One of the key challenges that European restaurants face is the escalating cost of ingredients and supplies. The constant rise in food prices has strained profit margins, making it increasingly difficult for establishments to sustain their operations. We are not talking about a short phase of one or two basis points, we are talking about a 30 – 60% increase in cost compared to other years. This cannot be compensated by endless prize increases, since at one point the guest will decide not to come anymore. Disruptions in the supply chain have further exacerbated the situation, leading to shortages of essential ingredients and creating additional challenges for businesses.
Changing consumer preferences and habits present another obstacle for restaurants in Europe. There has been a shift towards fast casual or QSR dining experiences, a focus on locally-sourced and healthy ingredients, and a growing demand for technological advancements to enhance convenience. Traditional fine dining establishments are struggling to adapt to these evolving trends, while the rise of delivery services and meal kit options has added further complexity to the industry. In my opinion the number of business that will fold in the years to come are not related to the pandemic, but have more to do with a shift in costumer needs and inability of a larger number of establishments to cope with these.
Labor costs are also on the rise in Europe, making it challenging for restaurants to hire and retain skilled workers. While the rule of thumb was to run an F&B operation between 25-30% of the turnover, we are now looking more into 35-40%. The industry is not only facing a shortage of qualified staff, which is impacting the quality of service and overall guest experience they are also facing the long overdue demand to overhaul its workplaces to attract the type of team member they require to run these operations. Since this column is aiming to be brutally honest, we have consumed staff in the past decades, always knowing there will be more. These times are over, and even the broadly discussed onboarding of more foreign workers in different countries, will not resolve the underlying issue, that this industry is still exploiting its workforce. Government demands to increase base salary levels just emphasizing how bad the salary levels really are. Regulatory hurdles and bureaucratic processes further complicate the situation, especially for smaller independent restaurants that lack the resources to navigate complex legal requirements.

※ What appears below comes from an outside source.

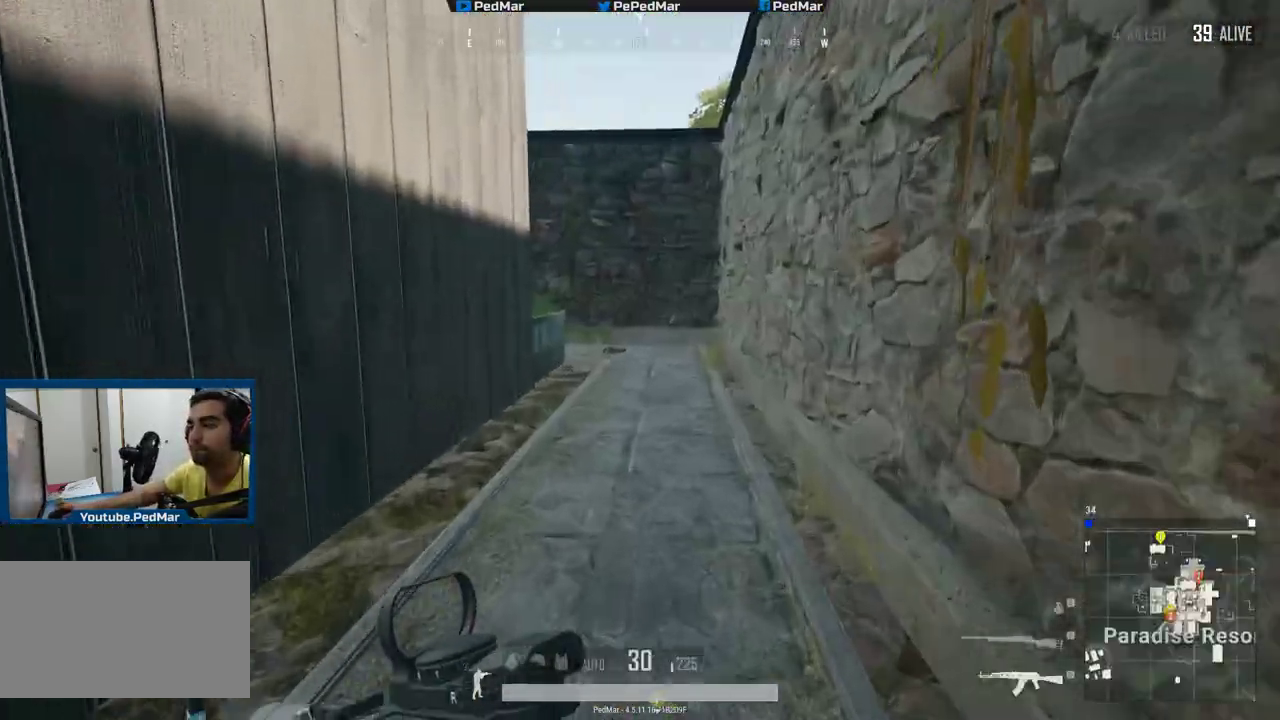
{"keys": [], "mouse": [], "events": [[133, "space", "down"], [183, "w", "up"], [200, "shift", "up"], [200, "space", "up"]]}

That brings us to another vital element of F&B businesses, the rents. It is crucial for developers to have a deeper understanding of the needs and challenges faced by their F&B tenants. The focus should not solely be on rent figures but on creating sustainable and mutually beneficial partnerships. High rent levels can be detrimental to the success of a restaurant, and fit-out contributions that need to be repaid in unrealistic time frames can hinder the business’s growth and defeat there purpose. It is essential to strike a balance and ensure that the terms of the commercial deals support the long-term success of the restaurant. In other words leasing teams cannot just increase the percentage of F&B outlets in a project because it is easy to rent out in an ever more challenged retail environment, they actually need to start developing a broader look into the market, the environment of their project and what the proposed tenant will cater for. In other words to curate the experience versus just filling a white space. I am fully aware that’s not what you want to hear when thinking of quick returns and selling properties, but that’s what you need to hear to create actual sustainable value.

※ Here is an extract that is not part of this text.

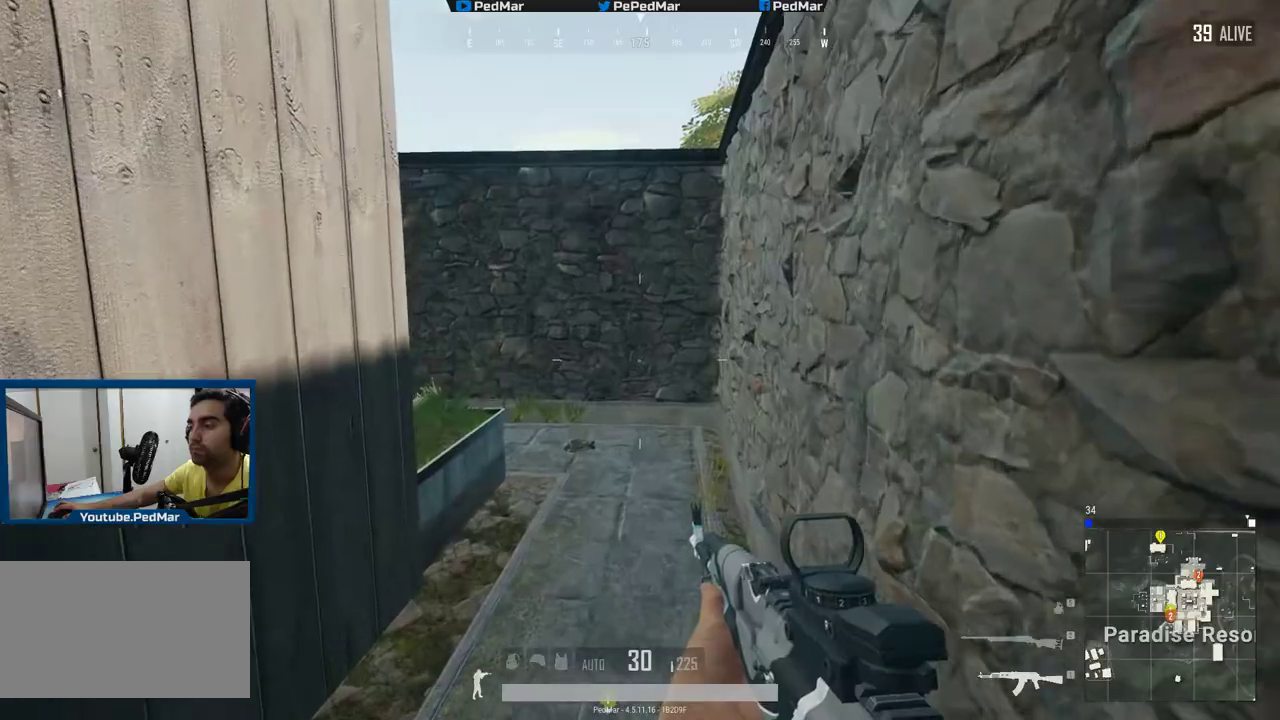
{"keys": ["d", "shift", "w"], "mouse": [], "events": [[234, "w", "down"], [284, "shift", "down"], [467, "d", "down"]]}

But where there is darkness there is light and so despite the numerous challenges, there are opportunities for the restaurant industry in Europe to thrive. Many establishments have successfully embraced new technologies and consumer trends, adapting to the changing landscape of the industry in particularly QSR (Quick Service Restaurants). The QSR industry will keep growing successfully in uncertain times since they can provide consistent and affordable quality for the societies in the Western markets. Its not automatically talking about low-nutrional value, it is a fallback position for an opportunity to eat out without breaking the bank. There is a growing awareness of the importance of supporting local businesses and sustainable food practices, which has sparked renewed interest in farm-to-table dining and other quality-driven trends.
Ultimately, addressing the crisis facing the restaurant industry in Europe will require collaboration between government, industry players, and consumers. It is essential to innovate, adapt, and support one another to navigate the complexities of the current environment. By acknowledging the difficulties of running a successful restaurant and working together to overcome obstacles, we can ensure the continued vibrancy and diversity of the European restaurant scene for years to come.
Will Odwarka
Will Odwarka is the Founder and CEO of Dubai-based firm Heartatwork Hospitality Consulting since 2019. He was born and raised in Vienna, Austria. He has 30+ years of experience leading international strategic growth and development, Franchise and partner management, and F&B operations. He successfully opened over 1000+ outlets in over 40 countries for renowned global players such as McDonald’s, Starbucks, Burger King, Costa, and Wendy’s and smaller players like Creamscafe and Coffeeshopcompany. He strongly focuses on international market entry for F&B players, brand and investor scouting, and AI in hospitality in the Middle East and Europe. Will Odwarka is a guest lecturer at the Academy of Hospitality in Dubai and trainer at the Gregory Vogt School for retail professionals in Dubai. Furthermore, he is a Co-Owner/Operator of Mozart-Hospitality Management, overseeing the operation and development of new food concepts.